What you will do: Retype exactly the lines from the line with "этим обстоят ТАМ. И, в частно" to the end of the data, keeping both boundary lines.

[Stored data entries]
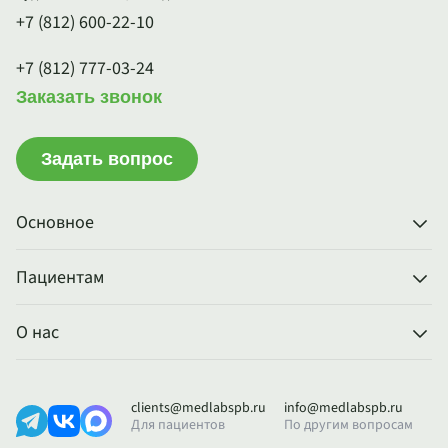
+7 (812) 600-22-10
+7 (812) 777-03-24
Заказать звонок
Задать вопрос
Основное
Пациентам
О нас
clients@medlabspb.ru
info@medlabspb.ru
Для пациентов
По другим вопросам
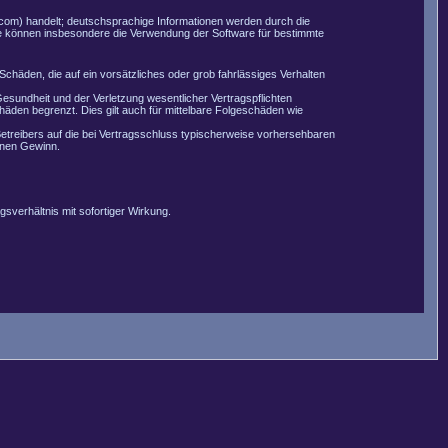
com) handelt; deutschsprachige Informationen werden durch die
Sie können insbesondere die Verwendung der Software für bestimmte
Schäden, die auf ein vorsätzliches oder grob fahrlässiges Verhalten
esundheit und der Verletzung wesentlicher Vertragspflichten
äden begrenzt. Dies gilt auch für mittelbare Folgeschäden wie
etreibers auf die bei Vertragsschluss typischerweise vorhersehbaren
enen Gewinn.
sverhältnis mit sofortiger Wirkung.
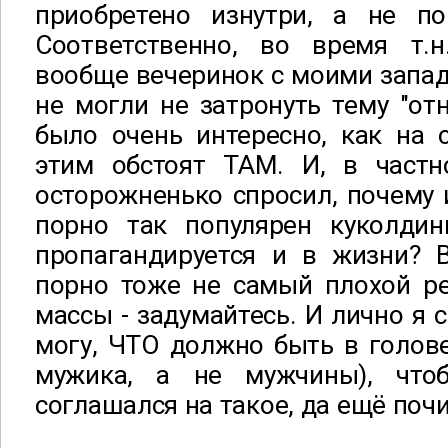
приобретено изнутри, а не п
Соответственно, во время т.
вообще вечеринок с моими запа
не могли не затронуть тему "от
было очень интересно, как на 
этим обстоят ТАМ. И, в частно
осторожненько спросил, почему
порно так популярен куколдин
пропагандируется и в жизни? 
порно тоже не самый плохой ре
массы - задумайтесь. И лично я 
могу, ЧТО должно быть в голов
мужика, а не мужчины), что
соглашался на такое, да ещё почи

Answer space:
этим обстоят ТАМ. И, в частно
осторожненько спросил, почему
порно так популярен куколдин
пропагандируется и в жизни? 
порно тоже не самый плохой ре
массы - задумайтесь. И лично я 
могу, ЧТО должно быть в голов
мужика, а не мужчины), что
соглашался на такое, да ещё почи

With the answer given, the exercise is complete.